Ben, who graduated from the International Baccalaureate program at Rockville’s Richard Montgomery High School in June, didn’t tell any of his friends about his father’s illness. “Why my dad?” he wondered. He went online and looked up lymphoma “so I could find out what I was facing,” Ben says, “and what he was facing.”

By the end of the elder Bai’s first week of an aggressive clinical trial at NIH, he’d lost his hair; later he had trouble speaking. When Bai’s hands were too shaky to give himself the daily injections he needed, he asked Ben for help.

“It was hard seeing him like that,” says Ben, 18. “You always think of your father as some Superman.”

After six rounds of treatment, during which Bai went to work every day, Ben knew his dad was getting better—and he got very interested in the science behind the treatments.
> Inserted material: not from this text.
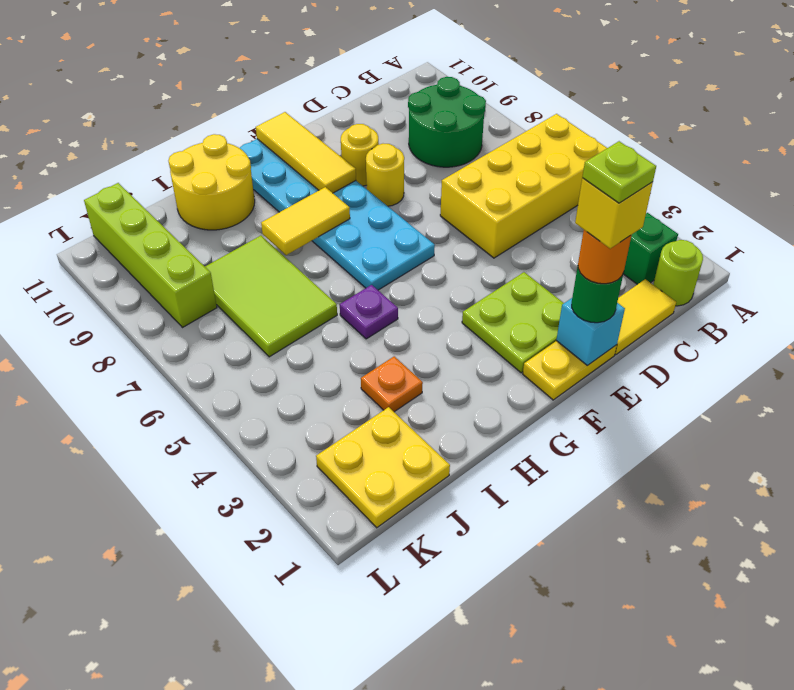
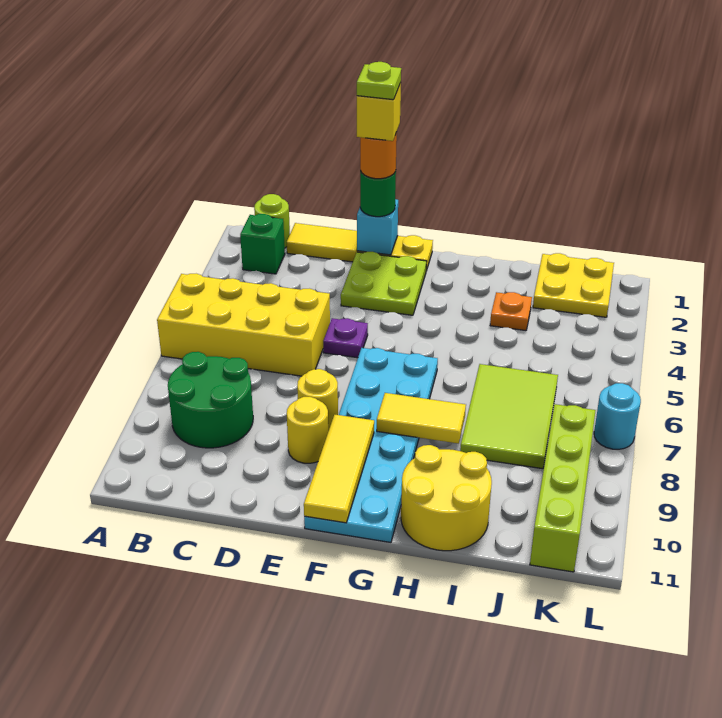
purple plate H5 level 1 -> purple plate E5 level 1
none -> cyan round brick L7 level 1

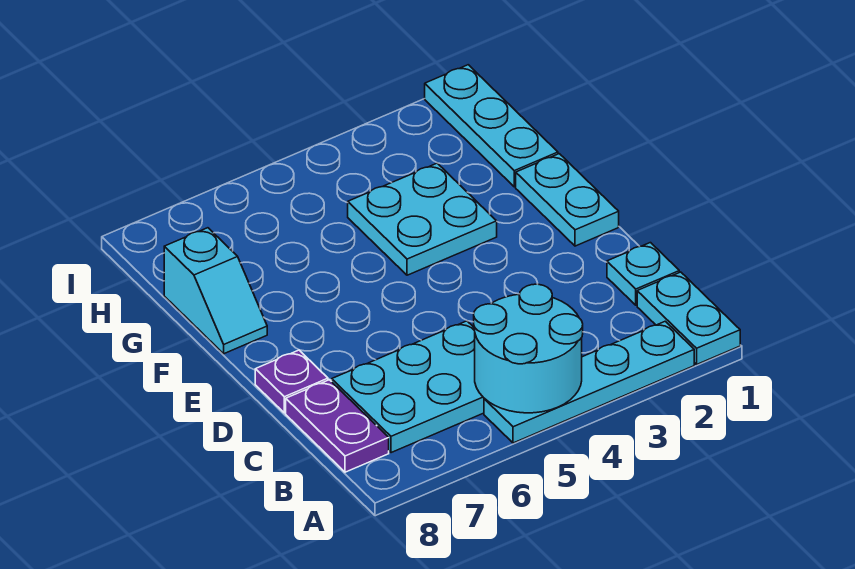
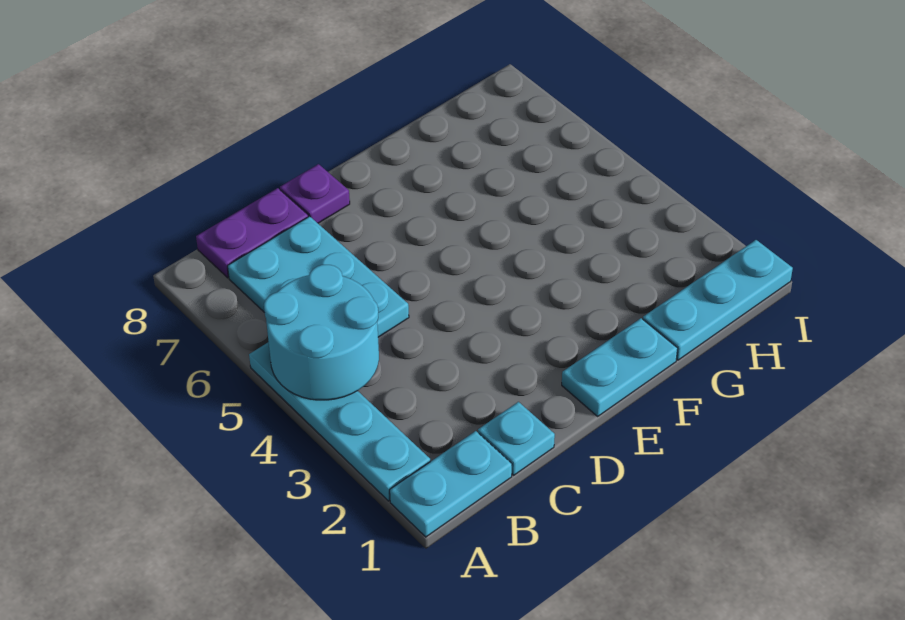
cyan plate F3:G4 level 1 -> none
cyan slope F8:G8 level 1 top G -> none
“I’d say, ‘I have different chemos—one stops DNA replication, the other inhibits the cell from dividing,’ ” says Bai, who grew up in China. “I think that put him at ease a bit—to know there’s something that’s working.”

Two years later, with his father healthy, Ben applied for an internship at NIH. He had ruled out becoming a scientist because both of his parents are; his mother is a molecular biologist. He was focused on other things, like the It’s Academic team, playing violin for a youth orchestra, and video games; he has a patent pending for an educational board game for kids. But now he had a stake in cancer research.

“I had this body of knowledge I wanted to use to help people,” he says.

Ben spent two summers in a lab studying cell signaling pathways. Bai dropped his son off every morning at NIH’s Oral and Pharyngeal Cancer Branch, where Ben would put on latex gloves and study fruit-fly cells with a microscope.

“We had a list of proteins that could possibly transmit signals between a certain receptor on the cell surface and a gene in the nucleus,” says Ben. “We would try to get rid of one protein and see if it had an effect—whether the signal would reach or not.”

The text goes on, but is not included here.